James Stanihurst (d. 1573), also spelled James Stanyhurst) was for three terms Speaker of the Irish House of Commons. He was also the first to hold the position of Recorder of Dublin.
He was speaker of the Irish House of Commons in the parliaments of 1557, 1560, and 1568. At the opening of each session he delivered an oration. He proved himself a supporter of Protestantism under Elizabeth I of England, and contrived the passing through the Commons of the Act of Uniformity passed in England the year before, in 1560, putting the question when its chief opponents were absent from the chamber. On the other hand, his friendship with Edmund Campion suggests that like many of the Anglo-Irish gentry he retained a certain sympathy with the Roman Catholic faith.

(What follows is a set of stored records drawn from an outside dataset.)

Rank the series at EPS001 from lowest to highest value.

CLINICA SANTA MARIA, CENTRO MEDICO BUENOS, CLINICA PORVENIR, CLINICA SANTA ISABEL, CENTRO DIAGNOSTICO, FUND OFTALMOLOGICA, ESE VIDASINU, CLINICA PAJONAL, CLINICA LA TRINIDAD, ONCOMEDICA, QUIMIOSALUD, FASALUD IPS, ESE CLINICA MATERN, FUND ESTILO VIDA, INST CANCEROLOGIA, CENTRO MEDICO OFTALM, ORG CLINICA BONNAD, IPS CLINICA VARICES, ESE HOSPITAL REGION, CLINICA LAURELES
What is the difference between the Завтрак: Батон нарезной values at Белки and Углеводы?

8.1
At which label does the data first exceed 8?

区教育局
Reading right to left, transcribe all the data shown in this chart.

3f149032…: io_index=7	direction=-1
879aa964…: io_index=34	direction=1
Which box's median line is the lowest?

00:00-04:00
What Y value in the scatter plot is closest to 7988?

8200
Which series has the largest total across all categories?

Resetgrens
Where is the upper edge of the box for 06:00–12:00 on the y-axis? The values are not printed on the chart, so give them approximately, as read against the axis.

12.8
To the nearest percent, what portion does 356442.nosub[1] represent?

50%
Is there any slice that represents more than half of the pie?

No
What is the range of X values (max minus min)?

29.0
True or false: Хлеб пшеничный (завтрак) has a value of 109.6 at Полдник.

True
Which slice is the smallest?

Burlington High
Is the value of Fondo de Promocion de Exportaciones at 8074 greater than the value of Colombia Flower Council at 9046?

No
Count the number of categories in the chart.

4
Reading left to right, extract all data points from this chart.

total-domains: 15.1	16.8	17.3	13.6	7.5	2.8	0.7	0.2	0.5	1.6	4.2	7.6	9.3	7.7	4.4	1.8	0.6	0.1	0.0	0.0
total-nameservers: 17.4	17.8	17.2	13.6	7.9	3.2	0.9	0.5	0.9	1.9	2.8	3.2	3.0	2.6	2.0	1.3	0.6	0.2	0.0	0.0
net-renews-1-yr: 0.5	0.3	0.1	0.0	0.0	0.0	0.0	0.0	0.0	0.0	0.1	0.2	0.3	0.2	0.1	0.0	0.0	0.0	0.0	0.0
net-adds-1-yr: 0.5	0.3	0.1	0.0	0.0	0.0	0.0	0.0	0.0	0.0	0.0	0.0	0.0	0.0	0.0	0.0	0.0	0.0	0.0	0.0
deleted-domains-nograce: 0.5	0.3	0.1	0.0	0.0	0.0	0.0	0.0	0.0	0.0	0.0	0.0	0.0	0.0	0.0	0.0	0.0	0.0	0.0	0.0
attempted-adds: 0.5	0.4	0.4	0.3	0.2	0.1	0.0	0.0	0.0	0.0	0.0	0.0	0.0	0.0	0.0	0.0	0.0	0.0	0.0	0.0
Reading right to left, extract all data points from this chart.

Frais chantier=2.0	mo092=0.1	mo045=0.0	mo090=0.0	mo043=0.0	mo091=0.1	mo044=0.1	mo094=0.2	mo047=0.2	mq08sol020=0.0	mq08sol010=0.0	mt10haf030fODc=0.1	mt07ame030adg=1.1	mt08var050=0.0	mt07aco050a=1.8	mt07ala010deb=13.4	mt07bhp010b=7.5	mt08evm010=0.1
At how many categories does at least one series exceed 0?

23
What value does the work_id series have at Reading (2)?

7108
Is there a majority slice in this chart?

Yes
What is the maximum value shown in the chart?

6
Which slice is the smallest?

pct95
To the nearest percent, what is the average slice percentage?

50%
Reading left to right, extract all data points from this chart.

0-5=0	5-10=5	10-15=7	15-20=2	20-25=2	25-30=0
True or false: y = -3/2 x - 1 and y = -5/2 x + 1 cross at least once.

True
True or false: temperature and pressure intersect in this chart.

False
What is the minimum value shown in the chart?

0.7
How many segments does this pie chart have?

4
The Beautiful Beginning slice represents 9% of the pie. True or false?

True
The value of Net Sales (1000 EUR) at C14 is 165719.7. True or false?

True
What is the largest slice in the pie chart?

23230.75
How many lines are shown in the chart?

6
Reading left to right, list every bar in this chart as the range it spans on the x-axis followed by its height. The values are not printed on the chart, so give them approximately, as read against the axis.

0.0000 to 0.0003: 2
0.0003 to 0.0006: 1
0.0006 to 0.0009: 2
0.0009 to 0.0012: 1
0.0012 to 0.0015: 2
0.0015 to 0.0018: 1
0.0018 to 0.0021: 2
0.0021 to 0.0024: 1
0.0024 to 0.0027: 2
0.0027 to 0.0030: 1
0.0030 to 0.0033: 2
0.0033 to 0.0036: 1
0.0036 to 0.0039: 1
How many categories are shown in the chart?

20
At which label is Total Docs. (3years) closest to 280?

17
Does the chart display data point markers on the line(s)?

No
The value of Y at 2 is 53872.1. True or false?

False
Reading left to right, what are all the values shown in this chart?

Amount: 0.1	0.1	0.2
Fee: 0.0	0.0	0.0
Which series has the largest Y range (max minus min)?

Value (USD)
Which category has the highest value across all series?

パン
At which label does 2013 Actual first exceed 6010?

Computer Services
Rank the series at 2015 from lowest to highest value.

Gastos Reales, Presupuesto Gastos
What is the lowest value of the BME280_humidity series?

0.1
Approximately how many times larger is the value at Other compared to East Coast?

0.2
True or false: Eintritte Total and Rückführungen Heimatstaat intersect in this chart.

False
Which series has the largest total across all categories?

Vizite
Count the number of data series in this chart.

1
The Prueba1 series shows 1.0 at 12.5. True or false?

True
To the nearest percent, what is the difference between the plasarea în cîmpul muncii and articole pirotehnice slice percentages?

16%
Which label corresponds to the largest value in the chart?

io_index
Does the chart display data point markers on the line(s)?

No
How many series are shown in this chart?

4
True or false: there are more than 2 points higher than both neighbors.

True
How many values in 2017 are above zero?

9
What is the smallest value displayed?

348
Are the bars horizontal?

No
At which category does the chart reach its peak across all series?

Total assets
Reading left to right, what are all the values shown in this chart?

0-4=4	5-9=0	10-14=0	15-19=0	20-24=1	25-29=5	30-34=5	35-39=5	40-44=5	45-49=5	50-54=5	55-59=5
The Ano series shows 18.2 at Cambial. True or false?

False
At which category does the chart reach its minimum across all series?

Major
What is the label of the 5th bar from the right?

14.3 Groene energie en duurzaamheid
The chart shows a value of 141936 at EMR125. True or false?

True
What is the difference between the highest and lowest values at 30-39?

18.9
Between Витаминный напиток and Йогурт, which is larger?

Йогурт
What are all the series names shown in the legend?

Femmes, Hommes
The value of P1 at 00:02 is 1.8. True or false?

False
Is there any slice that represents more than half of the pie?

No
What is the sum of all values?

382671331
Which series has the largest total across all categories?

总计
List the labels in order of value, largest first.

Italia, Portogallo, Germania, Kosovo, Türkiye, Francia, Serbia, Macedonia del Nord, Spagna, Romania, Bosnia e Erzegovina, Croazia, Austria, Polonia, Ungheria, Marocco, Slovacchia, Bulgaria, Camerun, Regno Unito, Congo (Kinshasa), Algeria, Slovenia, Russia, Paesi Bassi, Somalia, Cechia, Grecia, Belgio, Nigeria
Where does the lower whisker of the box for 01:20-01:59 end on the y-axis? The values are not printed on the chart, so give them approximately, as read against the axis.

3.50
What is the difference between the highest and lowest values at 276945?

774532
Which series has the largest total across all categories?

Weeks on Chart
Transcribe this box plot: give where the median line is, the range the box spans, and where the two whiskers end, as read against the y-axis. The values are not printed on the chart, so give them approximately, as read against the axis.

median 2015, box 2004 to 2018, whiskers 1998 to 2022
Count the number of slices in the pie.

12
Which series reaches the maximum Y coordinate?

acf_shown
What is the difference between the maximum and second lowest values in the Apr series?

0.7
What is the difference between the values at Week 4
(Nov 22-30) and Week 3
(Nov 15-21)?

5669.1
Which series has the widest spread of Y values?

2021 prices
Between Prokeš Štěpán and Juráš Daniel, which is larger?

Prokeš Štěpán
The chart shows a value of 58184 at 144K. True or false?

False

In 1570 he recommended to parliament, in a speech which he delivered at the prorogation, a system of national education for Ireland, proposing the establishment of grammar schools throughout the country. At the same time he suggested the formation of a university at Dublin such as was inaugurated a few years later. The speech is said to have been printed. Stanyhurst's educational policy was not accepted by the government, although Sir Henry Sidney, to whom he was close, strongly supported it. Edmund Campion, who acted as tutor to son Richard, was also a good friend, and acknowledged assistance from Stanihurst in writing his history of Ireland. On one occasion Stanihurst, despite his Protestant faith, saved Campion from arrest by sending him to the home of the Barnewall family, who were staunch Catholics.
He died at Dublin on 27 December 1573, aged 51. A Latin elegy by his son Richard was printed in the latter's description of Ireland, as well as in the appendix to his translation of Virgil.
Richard Stanihurst was his son, and he left another son, Walter, who translated into English Innocent, de Contemptu Mundi. A daughter Margaret married Arnold Ussher, one of the six clerks of the Irish court of chancery, and was mother of James Ussher.